I have some problems here. The first involves what I believe is called Burger's Equation, but in any case, I have a partial differential equation to solve, and all I would like to find out is the step by step process of going about it, so I can work it out myself. We have u times δu/δx + δu/δt = 2. The initial conditions are given as u(x, 0 ) = -x. We are first asked to find the Characteristic Curves. What I did was use the Chain Rule, and went about as follows :
To begin with, let us look at the Chain Rule to see if we can make the equation above fit the pattern it gives. For this we have :
du/dt=δu/δx times dx/dt + δu/δt times dt/dt, and so, to give it a solution more conducive to this, we make sure that the u in the problem is analogous to the dx/dt in this variation of Burger's Equation, both being the coefficients of δu/δx , and the 2 from the Right Hand Side of the problem is like the du/dt in the Chain Rule expression, and it is obvious that dt/dt=1.

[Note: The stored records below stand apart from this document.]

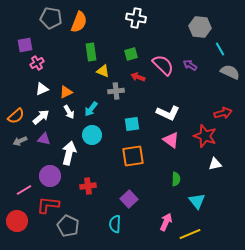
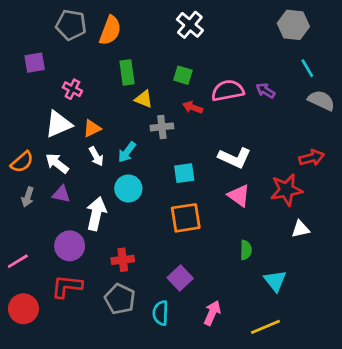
white cross: (136, 18) -> (190, 25), turned 30
gray hexagon: (200, 27) -> (293, 25), moved
green square: (131, 54) -> (183, 75), turned 32
pink cross: (37, 63) -> (72, 89), moved, turned -32
pink semicircle: (163, 65) -> (228, 91), turned -55
white triangle: (42, 89) -> (58, 124), size x1.5
white arrow: (41, 117) -> (57, 163), turned -102
red star: (205, 136) -> (286, 190), turned -30
gray arrow: (20, 141) -> (28, 197), turned -48
pink line: (24, 190) -> (18, 261), moved
pink arrow: (166, 222) -> (212, 313), moved
gray pentagon: (68, 226) -> (120, 299), moved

So dx/dt times δu/δx + δu/δt = du/dt compared to u times δu/δx + δu/δt = 2 makes u=dx/dt, and du/dt=2. For a start, this means that along the characteristic lines, u changes for each second with a slope of two, where if we integrate du/dt=2, and get ∫(du/dt) dt=∫2dt, we end up with u=2t+A , with A some constant, or function not dependent upon t, and at t=0, because the initial condition states that u(x,0)= -x, then A= -x, while for u=dx/dt, this implies that x=ut+B, with B a constant of integration or function not depending on t, since dx/dt= d/dt(ut)=u.

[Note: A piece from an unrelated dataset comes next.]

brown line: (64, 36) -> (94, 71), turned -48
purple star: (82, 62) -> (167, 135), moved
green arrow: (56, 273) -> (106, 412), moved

I also went on to add : From the information above, since u=2t+A,∀t∈R∶t ≥0, and it was found that A= -x, then u=2t-x. But since it is also known that x=ut+B, and if we rearrange u=2t-x, we can also shew that x=2t-u, then ut+B= 2t-u.

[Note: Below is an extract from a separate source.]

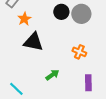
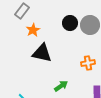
orange cross: (79, 52) -> (88, 63), turned -32

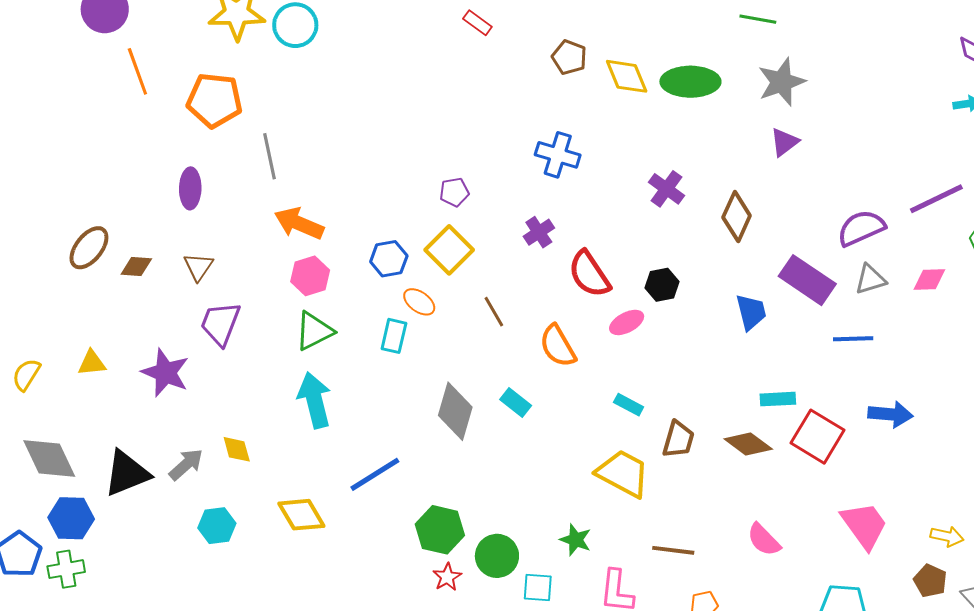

Now out of this, which are the characteristic curves ? Are they the lines x=ut+B, and u=2t-x, or have I totally mucked this up ? At what stage also should I have put in the change of coordinate variables with t=tau and x=xi ?
We are required next to find the solution u in terms of the original variables x and t, but I am fuzzy on how to relate this to the chain rule equation. We are also to go on to sketch this, and I assume these are lines in the plane.
We are also asked to consider this same initial value problem but with a new initial condition that u(x, 0) = f(x), where f'(x) is bounded, then to find those characteristic curves and from the Jacobian, determine the earliest possible time at which the solution will break down.
We are also informed that it is not possible to find an explicit form of u as a function of x and t but it is possible to find an implicit solution F(x, t, u) = 0, and we are asked to find it, and I have been looking at YouTube videos all weekend to work out the procedures for solving PDE'S like these, but I am still not sure how to proceed.
Finally, we are asked to consider the initial value problem δu/δt - u squared times δu/δx = 0, with initial conditions in a piecewise, Heaviside type set up, u(x, 0) = g(x) = { negative half, if x less than or equal to zero ; 1 if x between zero and 1 exclusive ; and one half when x is greater than or equal to one }
From this we are asked to sketch or plot those base characteristics, then find the solution, as well as determine in which region it is single-valued. Next we sketch or plot the solution for t = 0, 2, 4, and finally find the shock solution for this system.
I have some ideas, but I just need some hints to put it all together, in the way of some step by step procedures. Thank You.
In your integration of u you are confosing the initial value (at t=0) of x and its vakue at a later time. From $u=dx/dt$ and $u=2t-x_o$ one gets $x(t) = t^2 -x_0t + x_0$, i.e.: $u(t^2 -x_0t + x_0, t) = 2t-x_0$. Now, given $x,t$, you can solve for $x_0$ and write the solution $u$ in terms of $x,t$ to get $u(x,t) = 2t - (x-t)/(1-t)$ for small $t$.